Saved entries:
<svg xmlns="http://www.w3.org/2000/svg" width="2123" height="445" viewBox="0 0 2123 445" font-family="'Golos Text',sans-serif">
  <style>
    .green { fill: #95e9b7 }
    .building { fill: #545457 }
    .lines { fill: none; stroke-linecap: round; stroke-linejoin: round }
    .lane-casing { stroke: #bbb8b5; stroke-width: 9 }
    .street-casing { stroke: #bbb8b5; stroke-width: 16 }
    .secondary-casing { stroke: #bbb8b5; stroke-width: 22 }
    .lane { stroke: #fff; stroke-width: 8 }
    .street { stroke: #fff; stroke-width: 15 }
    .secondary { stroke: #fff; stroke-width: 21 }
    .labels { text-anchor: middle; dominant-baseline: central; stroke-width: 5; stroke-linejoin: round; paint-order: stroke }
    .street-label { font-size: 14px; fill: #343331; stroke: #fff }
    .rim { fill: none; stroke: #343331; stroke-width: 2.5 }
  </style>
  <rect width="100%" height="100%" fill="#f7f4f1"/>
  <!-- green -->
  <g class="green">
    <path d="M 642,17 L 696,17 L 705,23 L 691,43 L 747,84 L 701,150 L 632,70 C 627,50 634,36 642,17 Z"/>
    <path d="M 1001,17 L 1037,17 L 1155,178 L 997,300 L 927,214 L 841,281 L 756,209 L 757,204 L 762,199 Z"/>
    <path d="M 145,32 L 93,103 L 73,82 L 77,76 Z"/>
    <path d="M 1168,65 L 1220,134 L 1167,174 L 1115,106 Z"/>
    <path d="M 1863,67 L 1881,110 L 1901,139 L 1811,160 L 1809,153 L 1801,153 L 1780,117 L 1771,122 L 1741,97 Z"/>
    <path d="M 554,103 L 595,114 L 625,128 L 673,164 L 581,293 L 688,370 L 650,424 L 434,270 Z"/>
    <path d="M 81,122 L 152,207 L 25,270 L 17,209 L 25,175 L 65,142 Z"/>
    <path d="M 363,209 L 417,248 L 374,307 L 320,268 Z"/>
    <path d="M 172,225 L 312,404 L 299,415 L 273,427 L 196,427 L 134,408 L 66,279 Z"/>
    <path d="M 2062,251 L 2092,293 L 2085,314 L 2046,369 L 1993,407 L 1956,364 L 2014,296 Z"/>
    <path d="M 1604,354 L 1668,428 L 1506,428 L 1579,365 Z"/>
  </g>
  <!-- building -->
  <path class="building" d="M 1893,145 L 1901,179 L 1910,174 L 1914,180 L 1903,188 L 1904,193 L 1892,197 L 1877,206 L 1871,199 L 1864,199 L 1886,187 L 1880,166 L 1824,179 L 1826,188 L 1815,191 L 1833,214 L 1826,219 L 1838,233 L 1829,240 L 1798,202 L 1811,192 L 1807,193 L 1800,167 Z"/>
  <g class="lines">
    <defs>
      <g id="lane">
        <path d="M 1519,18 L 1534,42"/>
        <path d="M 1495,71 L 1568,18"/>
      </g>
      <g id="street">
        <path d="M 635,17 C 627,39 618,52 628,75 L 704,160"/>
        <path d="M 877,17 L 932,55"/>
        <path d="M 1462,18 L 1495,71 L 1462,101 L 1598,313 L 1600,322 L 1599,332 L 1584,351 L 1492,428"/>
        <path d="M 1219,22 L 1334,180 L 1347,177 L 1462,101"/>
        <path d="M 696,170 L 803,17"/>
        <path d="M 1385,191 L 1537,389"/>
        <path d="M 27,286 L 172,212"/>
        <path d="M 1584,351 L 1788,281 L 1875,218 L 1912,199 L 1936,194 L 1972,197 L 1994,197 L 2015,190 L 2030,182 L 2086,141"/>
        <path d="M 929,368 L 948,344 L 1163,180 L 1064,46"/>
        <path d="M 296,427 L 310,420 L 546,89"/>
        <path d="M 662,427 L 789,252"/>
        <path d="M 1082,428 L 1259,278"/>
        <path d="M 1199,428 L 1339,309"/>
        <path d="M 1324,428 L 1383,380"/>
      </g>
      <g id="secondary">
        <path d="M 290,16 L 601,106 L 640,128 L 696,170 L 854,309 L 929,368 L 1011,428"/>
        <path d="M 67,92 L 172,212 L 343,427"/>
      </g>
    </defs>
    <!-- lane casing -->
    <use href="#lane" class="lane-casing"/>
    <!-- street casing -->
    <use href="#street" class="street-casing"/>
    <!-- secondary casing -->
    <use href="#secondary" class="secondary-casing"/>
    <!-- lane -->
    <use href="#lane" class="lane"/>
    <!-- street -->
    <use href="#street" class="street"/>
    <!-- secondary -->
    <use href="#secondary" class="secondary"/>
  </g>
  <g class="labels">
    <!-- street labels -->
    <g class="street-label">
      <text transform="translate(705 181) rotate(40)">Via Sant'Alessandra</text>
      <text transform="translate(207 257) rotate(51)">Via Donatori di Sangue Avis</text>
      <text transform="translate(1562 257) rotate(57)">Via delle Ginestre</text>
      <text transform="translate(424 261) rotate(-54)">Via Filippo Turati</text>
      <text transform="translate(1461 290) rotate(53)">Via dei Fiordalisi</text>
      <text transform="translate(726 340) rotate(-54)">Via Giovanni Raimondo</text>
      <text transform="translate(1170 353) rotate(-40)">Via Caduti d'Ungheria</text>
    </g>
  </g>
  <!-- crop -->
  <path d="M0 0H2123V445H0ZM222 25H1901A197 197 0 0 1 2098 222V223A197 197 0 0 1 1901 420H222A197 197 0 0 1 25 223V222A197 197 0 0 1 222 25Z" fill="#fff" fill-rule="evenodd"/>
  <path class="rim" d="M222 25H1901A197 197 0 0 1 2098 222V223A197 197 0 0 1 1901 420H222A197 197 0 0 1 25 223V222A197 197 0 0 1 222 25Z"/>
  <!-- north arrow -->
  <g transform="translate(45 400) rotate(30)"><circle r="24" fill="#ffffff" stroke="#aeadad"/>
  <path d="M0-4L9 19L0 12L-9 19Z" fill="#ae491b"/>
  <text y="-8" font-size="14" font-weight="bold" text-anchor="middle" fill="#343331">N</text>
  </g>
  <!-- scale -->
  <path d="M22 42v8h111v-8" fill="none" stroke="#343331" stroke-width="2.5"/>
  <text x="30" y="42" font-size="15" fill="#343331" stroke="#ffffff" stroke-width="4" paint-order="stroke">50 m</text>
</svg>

● **Your objective**
Return every line holding the word "lines" from the records.

● **Result of this exercise**
    .lines { fill: none; stroke-linecap: round; stroke-linejoin: round }
  <g class="lines">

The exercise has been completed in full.